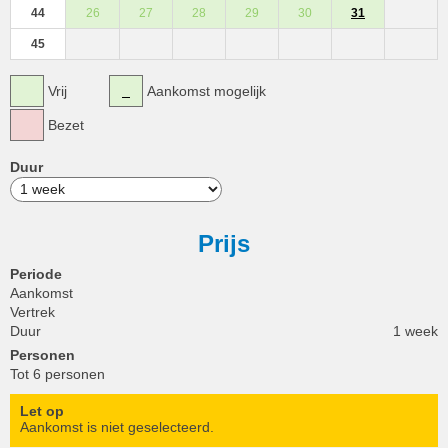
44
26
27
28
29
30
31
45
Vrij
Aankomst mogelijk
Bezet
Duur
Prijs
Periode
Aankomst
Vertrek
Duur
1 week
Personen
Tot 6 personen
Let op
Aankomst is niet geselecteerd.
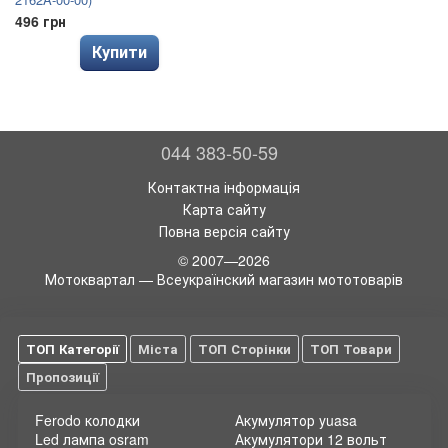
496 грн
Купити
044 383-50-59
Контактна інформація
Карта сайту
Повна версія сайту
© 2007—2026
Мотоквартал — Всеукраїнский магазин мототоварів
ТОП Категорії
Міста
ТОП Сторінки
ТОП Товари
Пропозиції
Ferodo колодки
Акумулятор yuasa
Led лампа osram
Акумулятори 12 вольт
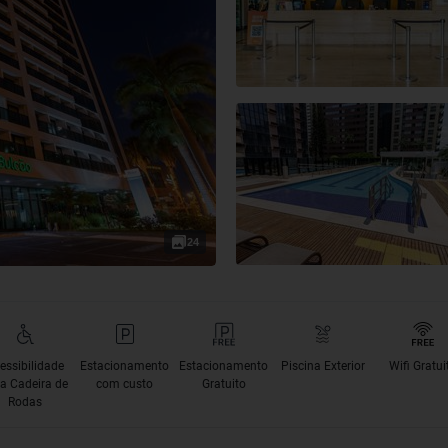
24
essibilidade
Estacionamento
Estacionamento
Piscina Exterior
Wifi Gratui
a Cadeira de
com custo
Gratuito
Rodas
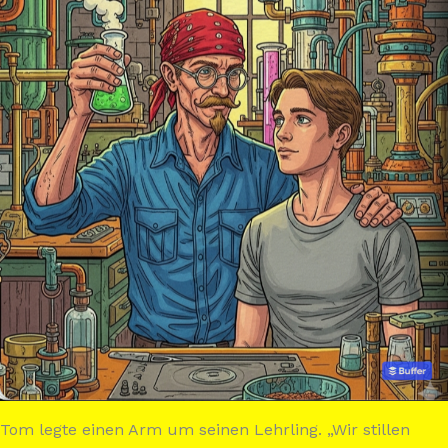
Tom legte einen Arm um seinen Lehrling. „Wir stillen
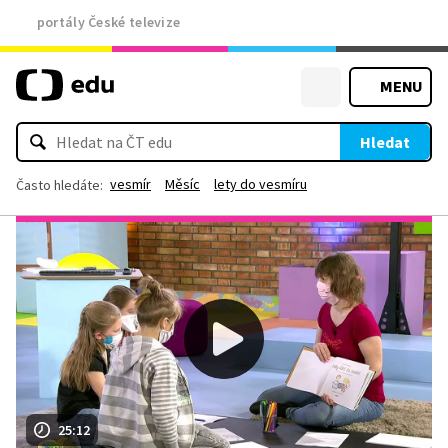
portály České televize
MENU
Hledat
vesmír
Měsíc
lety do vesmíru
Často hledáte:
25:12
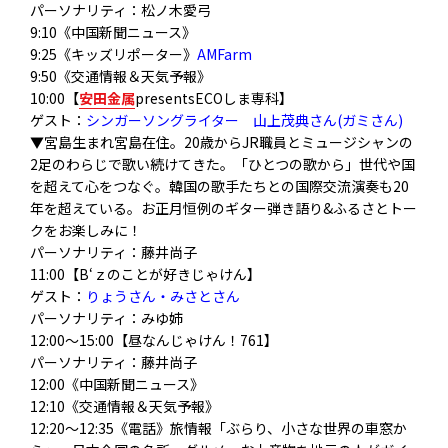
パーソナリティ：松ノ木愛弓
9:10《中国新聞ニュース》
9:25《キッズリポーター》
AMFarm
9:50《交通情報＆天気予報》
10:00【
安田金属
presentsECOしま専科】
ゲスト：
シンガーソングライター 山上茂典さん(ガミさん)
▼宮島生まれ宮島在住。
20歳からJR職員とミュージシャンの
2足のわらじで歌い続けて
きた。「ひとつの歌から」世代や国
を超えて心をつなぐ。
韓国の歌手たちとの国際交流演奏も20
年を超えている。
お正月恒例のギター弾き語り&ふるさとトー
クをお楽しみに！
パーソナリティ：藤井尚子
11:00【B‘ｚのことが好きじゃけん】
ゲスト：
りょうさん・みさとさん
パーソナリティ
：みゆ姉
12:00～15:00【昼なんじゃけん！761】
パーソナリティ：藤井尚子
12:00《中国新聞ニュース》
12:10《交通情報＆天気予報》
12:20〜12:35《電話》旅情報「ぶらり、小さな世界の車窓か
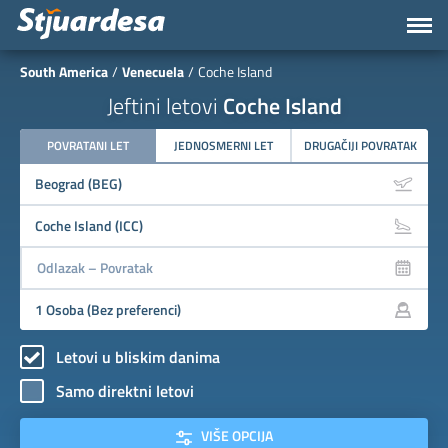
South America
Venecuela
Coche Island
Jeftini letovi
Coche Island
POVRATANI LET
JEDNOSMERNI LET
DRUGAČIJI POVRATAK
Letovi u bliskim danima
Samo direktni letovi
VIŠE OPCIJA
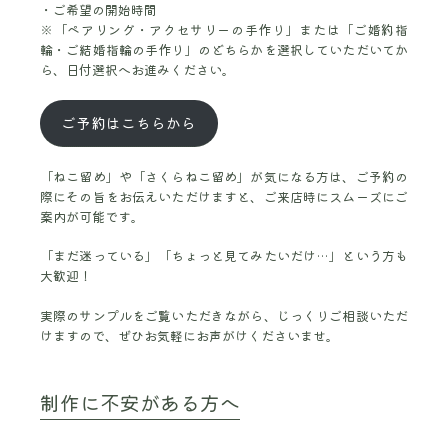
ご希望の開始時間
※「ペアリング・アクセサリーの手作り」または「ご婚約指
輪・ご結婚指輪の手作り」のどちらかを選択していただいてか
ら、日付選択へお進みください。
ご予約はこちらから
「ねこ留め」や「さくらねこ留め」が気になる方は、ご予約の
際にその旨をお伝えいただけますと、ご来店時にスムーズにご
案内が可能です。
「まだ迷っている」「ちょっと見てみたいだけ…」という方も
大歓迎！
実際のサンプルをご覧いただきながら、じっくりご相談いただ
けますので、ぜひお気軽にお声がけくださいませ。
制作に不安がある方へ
--
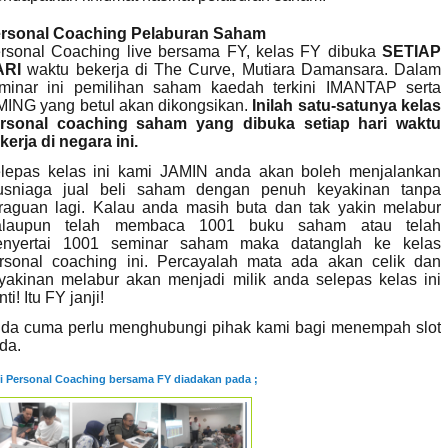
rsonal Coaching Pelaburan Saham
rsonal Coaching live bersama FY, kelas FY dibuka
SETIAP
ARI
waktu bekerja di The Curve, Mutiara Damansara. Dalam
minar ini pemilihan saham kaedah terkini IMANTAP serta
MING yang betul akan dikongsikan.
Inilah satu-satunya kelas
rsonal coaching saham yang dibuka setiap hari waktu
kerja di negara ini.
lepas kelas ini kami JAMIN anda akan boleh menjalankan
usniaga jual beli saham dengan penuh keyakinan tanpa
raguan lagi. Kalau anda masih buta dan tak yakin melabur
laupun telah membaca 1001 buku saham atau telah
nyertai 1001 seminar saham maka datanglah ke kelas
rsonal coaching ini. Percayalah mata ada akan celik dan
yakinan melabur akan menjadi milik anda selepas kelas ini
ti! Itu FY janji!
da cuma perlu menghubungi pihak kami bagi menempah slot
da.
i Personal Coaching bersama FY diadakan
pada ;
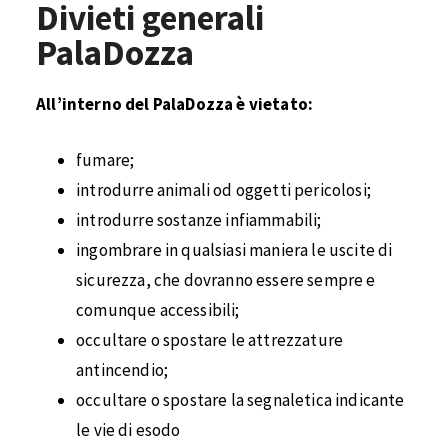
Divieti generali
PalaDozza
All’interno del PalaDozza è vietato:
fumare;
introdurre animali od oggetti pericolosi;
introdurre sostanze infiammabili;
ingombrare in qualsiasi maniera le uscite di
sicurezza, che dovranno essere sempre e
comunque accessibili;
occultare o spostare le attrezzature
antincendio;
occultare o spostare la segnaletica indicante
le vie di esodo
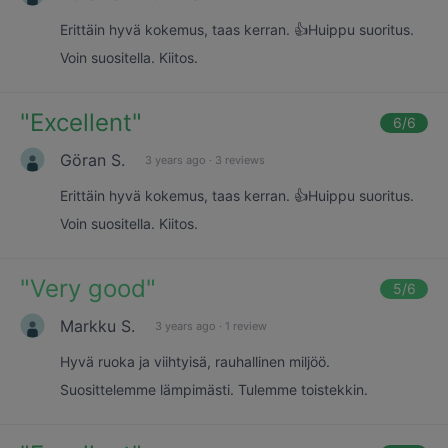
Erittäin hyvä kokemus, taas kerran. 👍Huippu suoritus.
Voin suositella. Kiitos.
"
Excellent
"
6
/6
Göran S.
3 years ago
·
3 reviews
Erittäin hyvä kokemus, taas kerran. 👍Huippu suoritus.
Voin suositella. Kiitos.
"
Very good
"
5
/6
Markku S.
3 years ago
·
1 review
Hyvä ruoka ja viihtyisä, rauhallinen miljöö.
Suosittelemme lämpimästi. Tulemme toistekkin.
...
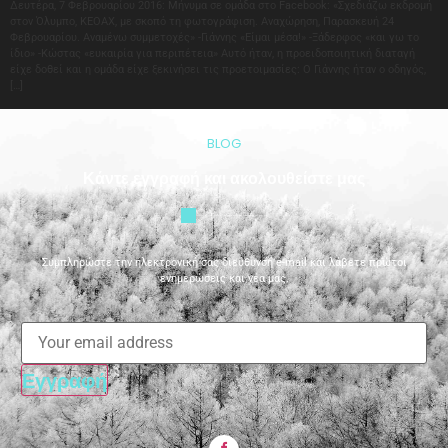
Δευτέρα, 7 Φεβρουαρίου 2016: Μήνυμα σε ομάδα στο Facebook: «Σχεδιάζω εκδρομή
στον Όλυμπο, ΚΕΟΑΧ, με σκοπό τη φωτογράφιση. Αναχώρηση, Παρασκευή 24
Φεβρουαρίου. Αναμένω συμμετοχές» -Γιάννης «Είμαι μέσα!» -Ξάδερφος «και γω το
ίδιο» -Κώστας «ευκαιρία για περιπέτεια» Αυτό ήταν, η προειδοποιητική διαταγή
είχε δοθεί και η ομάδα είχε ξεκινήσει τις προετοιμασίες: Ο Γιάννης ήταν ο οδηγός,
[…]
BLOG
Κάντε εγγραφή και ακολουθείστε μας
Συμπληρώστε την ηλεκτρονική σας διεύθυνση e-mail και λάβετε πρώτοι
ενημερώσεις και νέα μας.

# WORK ORDER:
Collect every line in the data above that contains the word "anda", matching its case exactly.

# PROBLEM SOLUTION:
lepas kelas ini kami JAMIN anda akan boleh menjalankan
raguan lagi. Kalau anda masih buta dan tak yakin melabur
yakinan melabur akan menjadi milik anda selepas kelas ini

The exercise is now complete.